Era preciso reaccionar con toda rapidez, ya que Túnez cogía por la espalda el arco defensivo de los estrechos de Messina y el canal de Sicilia. Así, en junio del mismo año 153, Carlos 1 recuperó Túnez.

1.2.b. La importancia de la galera

  En la realidad que España suponía a principios del siglo XVI y en su interés coincidían no sólo dos espacios marítimos diferentes, separa­dos físicamente por el peligroso paso del Estrecho, sino dos marinas dis­tintas, de diferente especialización, con otra organización y medios navales que no pudo ser llevada de un lado a otro con éxito pleno duran­te siglos. Las naos atlánticas, recias y pesadas, no resultaban de utilidad en el Mediterráneo frente a las ágiles galeras que no precisaban de impulsión vélica para huir o atacar,' contando siempre con la ventaja del barlovento.

  Era rápida, con silue­ta baja, tenía "motor" (los galeotes o chusma), con lo que podía maniobrar con agilidad. Sus rudimentarios cañones fijos a proa lanza­ban una andanada y luego la potencia de fuego y .cho­que residía en los arcabuces y en el asalto de la infante­ría embarcada. Realmente era talla importancia de la infantería embar­cada que sin ella prácticamente era nula la eficacia de la galera.

  La galera, en aguas calmas, y cuando la artille­ría aún no se había desarro­llado, presentaba indudables ventajas para el combate.

  No es de extrañar, por tanto, que Carlos 1 se diera cuenta que la clave del éxito en el Mediterráneo era la acción de las galeras, el único medio de la época con el que era posible el dominio del mismo. Pero la potencia de fuego y choque de las galeras, aparte de dos o tres cañones fijos a proa y algún que otro "esmeril", residía en los arcabu­ces de su infantería embarcada, que en la práctica era una artillería ligera que actuaba sobre las falcas entre los remos y que luego com­batía sobre la pequeña plataforma de la arrumbada, desde donde se iniciaba el abordaje.

  El soldado de galeras intervenía en los dos tiempos en que cabe dividir el combate entre este tipo de buques. El primer tiempo transcu­rre desde el avistamiento de la galera enemiga hasta su aproximación al alcance de las armas de fuego portátiles. Sin embargo, es en el segundo momento, el abordaje y su preparación, y en su caso en la defensa de la nave, cuando interviene como profesional de las armas. En gene­ral, la mitad de la gente tanto de mar como de guerra (el llamado bata­llón) nunca salía de la galera y apoyaba con el fuego la acción de la otra mitad, que a su vez se dividía en dos partes, una que era la fuerza de choque y otra la reserva. La fuerza de choque tomaba la arrumbada de la galera enemiga, para desde allí proteger el avance de la reserva por la crujía y los corredores laterales y neutralizar los puntos dominantes, que eran el fogón y el esquife.

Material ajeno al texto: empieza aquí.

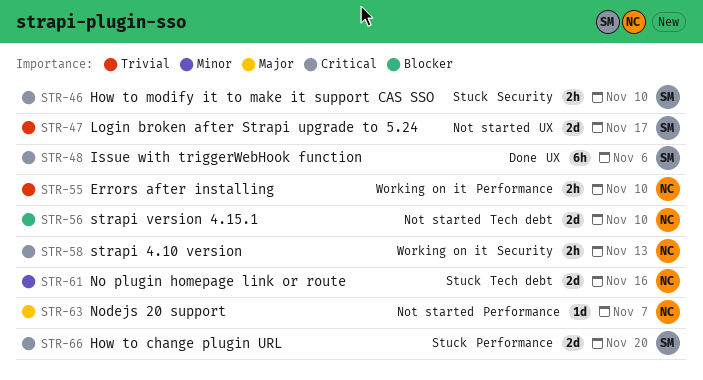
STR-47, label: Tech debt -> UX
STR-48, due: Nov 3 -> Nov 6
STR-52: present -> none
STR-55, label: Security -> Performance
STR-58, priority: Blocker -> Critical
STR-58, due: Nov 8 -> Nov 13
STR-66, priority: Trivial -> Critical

  Para la defensa de la nave la guarnición se dividía en vanguardia, batalla, retaguardia y socorro. La "vanguardia" defendía el tercio delan­tero de la nave, cubriendo la arrumbada, la crujía y los corredores late­rales. La "batalla" cubría el centro de los núcleos altos del fogón y del esquife. Precisamente Cervantes como cabo de la escuadra tenía a su cargo la defensa de la zona del esquife en la galera "Marquesa", lo que normalmente se hacía con cinco soldados, tres de ellos arcabuceros, y dos a cargo de un esmeril y del lanzamiento de piñas incendiarias. La "retaguardia” defendía el tercio de popa y, por ultimo, “el socorro” era una reserva que se mantenía bajo cubierta.

  En la Armada de Galeones, que cubría la ruta de Indias, la situa­ción era diferente, ya que su navegación exclusiva a vela y su mayor artillado disminuían la importancia de la guarnición militar el buque.